Yes, I have had a few folks think it indicates aggression, but most people I run into think it indicates the Ridgeback breed. Savannah almost always gets her back up when she is playing.


----------



## Ozkar (Jul 4, 2011)

Finch all three of mine do it. it's normal don't worry


----------



## threefsh (Apr 25, 2011)

Riley doesn't do this, but she's played with plenty of Vs who do. It's never been an aggression issue. 

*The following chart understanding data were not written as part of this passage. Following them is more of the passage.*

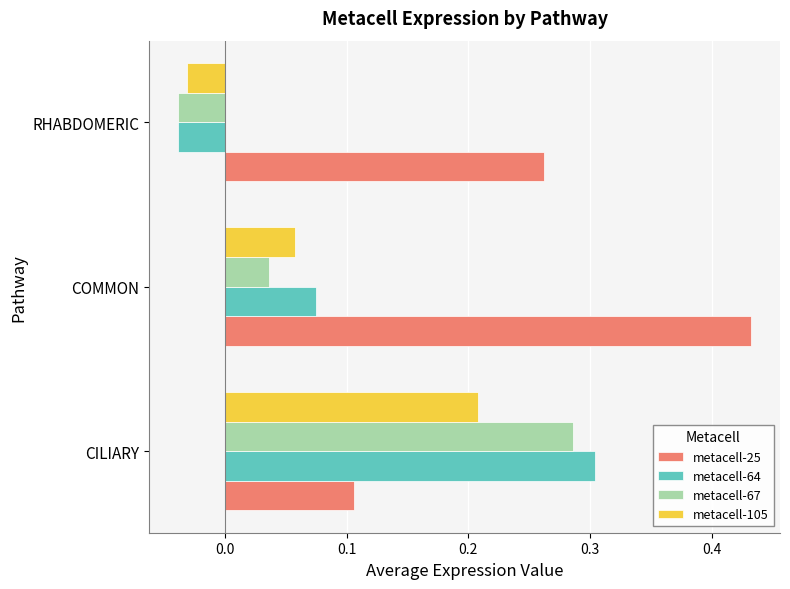

The value of metacell-25 at CILIARY is 0.2. True or false?

False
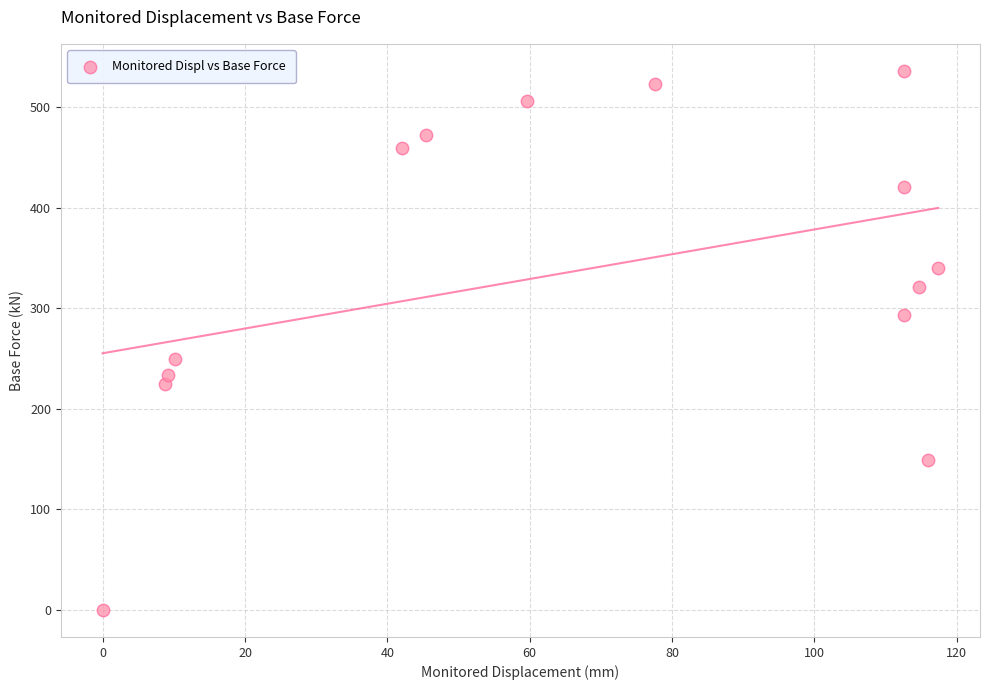

What Y value in the scatter plot is closest to 267?

249.2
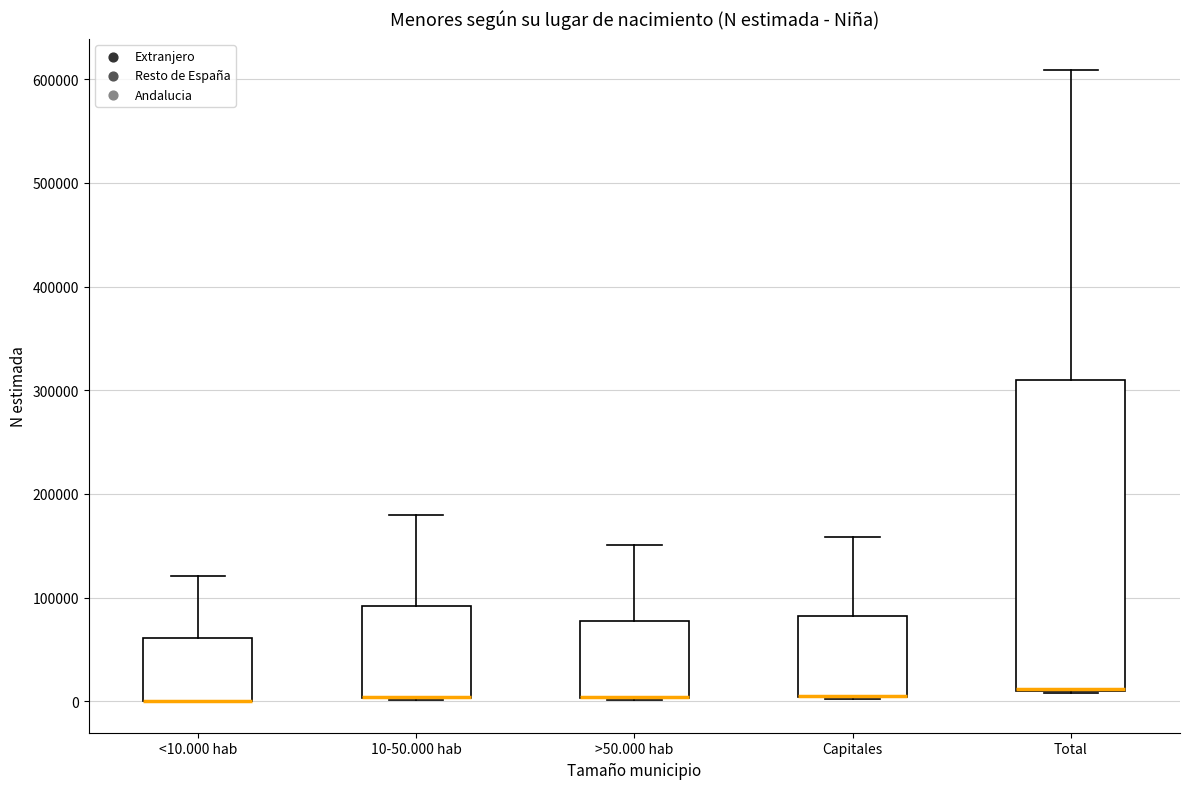

Reading left to right, transcribe this box plot: for each box, give where its median line is, the range the box spans, and where its two whiskers end, as read against the y-axis. The values are not printed on the chart, so give them approximately, as read against the axis.

<10.000 hab: median 0 (drawn on the box's lower edge), box 0 to 60000, whiskers 0 to 120000
10-50.000 hab: median 0 (drawn on the box's lower edge), box 0 to 90000, whiskers 0 to 180000
>50.000 hab: median 0 (drawn on the box's lower edge), box 0 to 80000, whiskers 0 to 150000
Capitales: median 10000 (drawn on the box's lower edge), box 0 to 80000, whiskers 0 to 160000
Total: median 10000 (drawn on the box's lower edge), box 10000 to 310000, whiskers 10000 to 610000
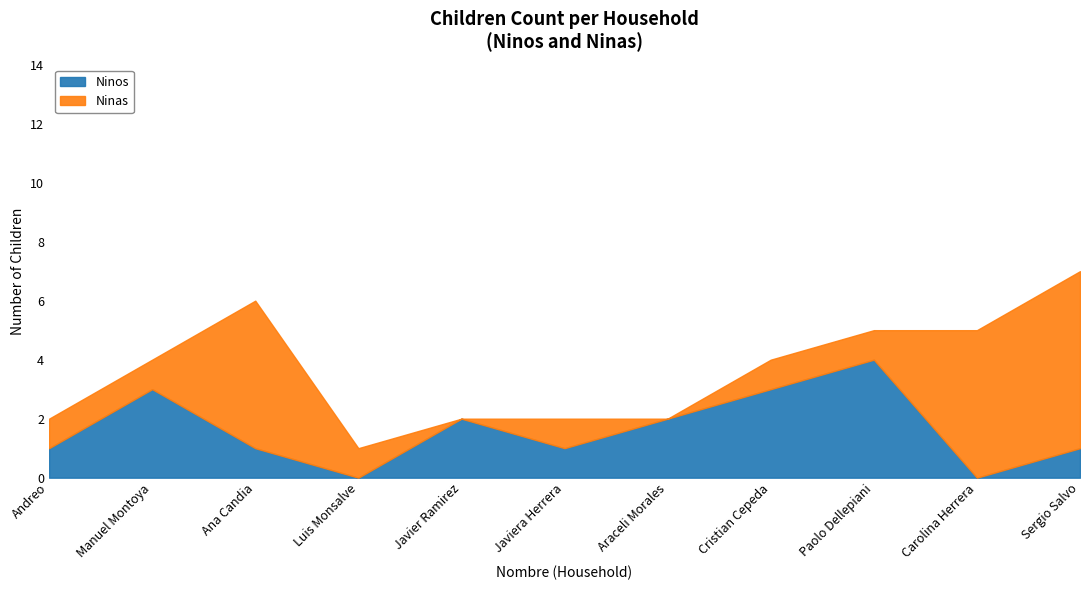

What is the difference between the second highest and minimum values?

3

Interesting side topic - a male V had her on her back at the field trial (we were doing a fun walk with a group after the trials were over) and he was ready to rip her throat out if the owner hadn't pulled him off and reprimanded him. Never raised a single hair down his back... it was kinda creepy. Poor Riley was squealing and being absolutely submissive... I've never seen a V do this to her before. I said very loudly to my friend "I hope she never breeds that horrid dog." God forbid the dog already has some offspring.... people are going to be dealing with major aggression issues. The lady never even apologized to me about it. Hunting dog or not, that kind of behavior isn't acceptable.


----------



## kellygh (Oct 25, 2010)

When our V & dachshund are chasing each other, playing, both of their hackles are raised. This is routine & very normal play for each. Pumpkin could shred Moxie in 30 sec if she wanted, but there is zero aggression involved. That being said, I have seen Pumpkin raise her hackles when she was wary. In that instance, we were at the edge of the woods at night. She caught scent of something, perhaps threatening, and she was on high alert. Raised hackles can be harmless or a sign of aggression/defense. If folks pay attention to the context & body language, then preemptive action can be taken in a questionable circumstance. What is described by Finch sounds like normal, fun play.


----------



## Suliko (Sep 17, 2011)

My both girls have raised hackles during play. They can get quite vocal and it would really look like they are going at each other's throats, but nope, it's just a play!


----------



## tanners_mama (Sep 22, 2011)

Yup. This is common for Tanner. I love it cuz it always looks like he's sporting a Mohawk 8)


----------



## born36 (Jun 28, 2011)

With Mac it depends on which dog he is playing with. Sometimes they are up sometimes down. I think it when he is playing with a dog that he is really excited to be playing with that they go up. On a side note I have also noticed they go up if another dog is being mean to him or if their's are up.. I think then it is a sign of he you want some well I can defend myself.


----------